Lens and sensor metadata
+++
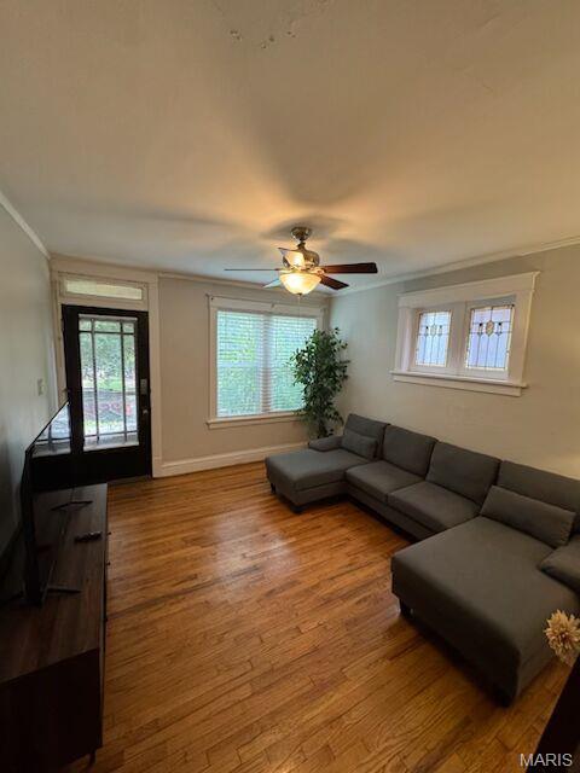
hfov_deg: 85.7
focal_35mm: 14
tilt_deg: -6.0
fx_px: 313
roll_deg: -1.4
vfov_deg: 102.1
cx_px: 290
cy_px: 386
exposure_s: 1/120
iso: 320
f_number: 2.2
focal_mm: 2.22
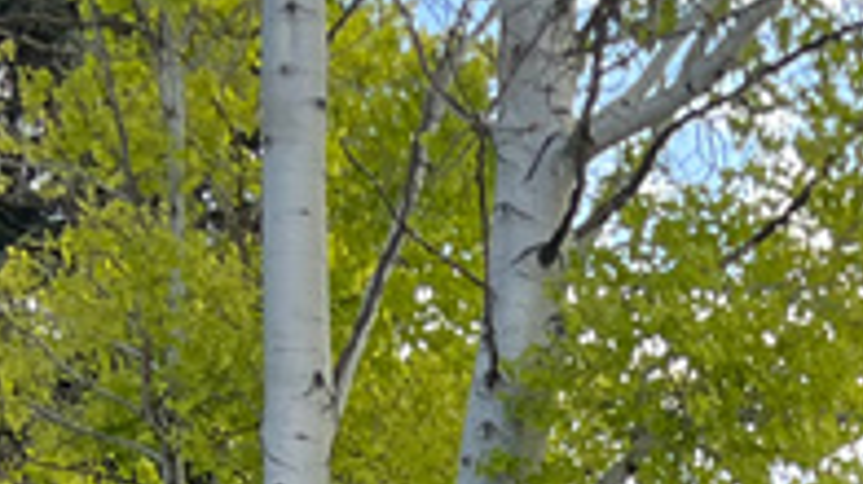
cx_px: 660
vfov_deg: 7.6
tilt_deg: -3.3
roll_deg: +1.3
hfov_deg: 14.5
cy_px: 1192
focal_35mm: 148
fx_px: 3385
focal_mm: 5.7
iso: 50
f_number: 1.5
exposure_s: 1/718
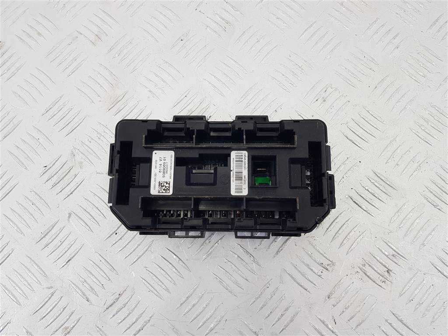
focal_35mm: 26
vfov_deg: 53.1
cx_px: 224
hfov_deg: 67.3
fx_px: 336
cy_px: 168
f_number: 1.7
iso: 64
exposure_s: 1/100
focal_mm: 4.2
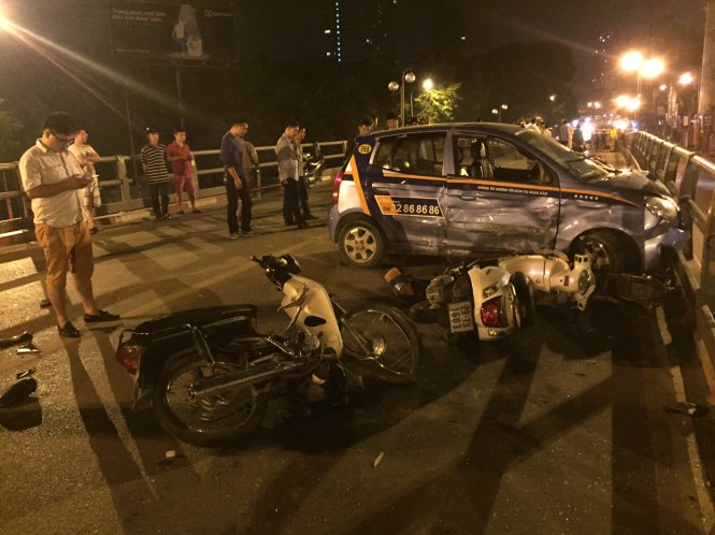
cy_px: 268
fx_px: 599
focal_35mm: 29
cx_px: 358
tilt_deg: -14.3
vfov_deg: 48.2
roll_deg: +2.0
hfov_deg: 61.7
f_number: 2.2
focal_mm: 4.15
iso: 800
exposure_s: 1/17
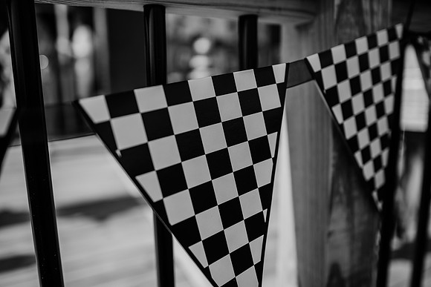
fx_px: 287
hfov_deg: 73.7
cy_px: 144
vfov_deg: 53.2
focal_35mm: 24
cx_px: 216
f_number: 2.2
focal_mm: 24
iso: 100
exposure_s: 1/1600
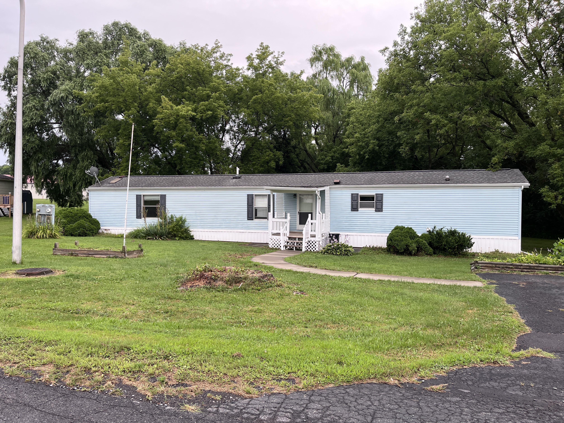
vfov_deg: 53.1
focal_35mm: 26
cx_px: 282
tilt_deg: -3.6
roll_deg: -0.2
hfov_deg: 67.3
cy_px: 212
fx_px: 424
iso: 50
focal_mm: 5.1
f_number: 1.6
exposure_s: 1/307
+++
§ Exercise goal
Every entry above is to be transcribed exactly, with all pictures left out.

§ Reply
hfov_deg: 85.7
focal_35mm: 14
tilt_deg: -6.0
fx_px: 313
roll_deg: -1.4
vfov_deg: 102.1
cx_px: 290
cy_px: 386
exposure_s: 1/120
iso: 320
f_number: 2.2
focal_mm: 2.22
cx_px: 660
vfov_deg: 7.6
tilt_deg: -3.3
roll_deg: +1.3
hfov_deg: 14.5
cy_px: 1192
focal_35mm: 148
fx_px: 3385
focal_mm: 5.7
iso: 50
f_number: 1.5
exposure_s: 1/718
focal_35mm: 26
vfov_deg: 53.1
cx_px: 224
hfov_deg: 67.3
fx_px: 336
cy_px: 168
f_number: 1.7
iso: 64
exposure_s: 1/100
focal_mm: 4.2
cy_px: 268
fx_px: 599
focal_35mm: 29
cx_px: 358
tilt_deg: -14.3
vfov_deg: 48.2
roll_deg: +2.0
hfov_deg: 61.7
f_number: 2.2
focal_mm: 4.15
iso: 800
exposure_s: 1/17
fx_px: 287
hfov_deg: 73.7
cy_px: 144
vfov_deg: 53.2
focal_35mm: 24
cx_px: 216
f_number: 2.2
focal_mm: 24
iso: 100
exposure_s: 1/1600
vfov_deg: 53.1
focal_35mm: 26
cx_px: 282
tilt_deg: -3.6
roll_deg: -0.2
hfov_deg: 67.3
cy_px: 212
fx_px: 424
iso: 50
focal_mm: 5.1
f_number: 1.6
exposure_s: 1/307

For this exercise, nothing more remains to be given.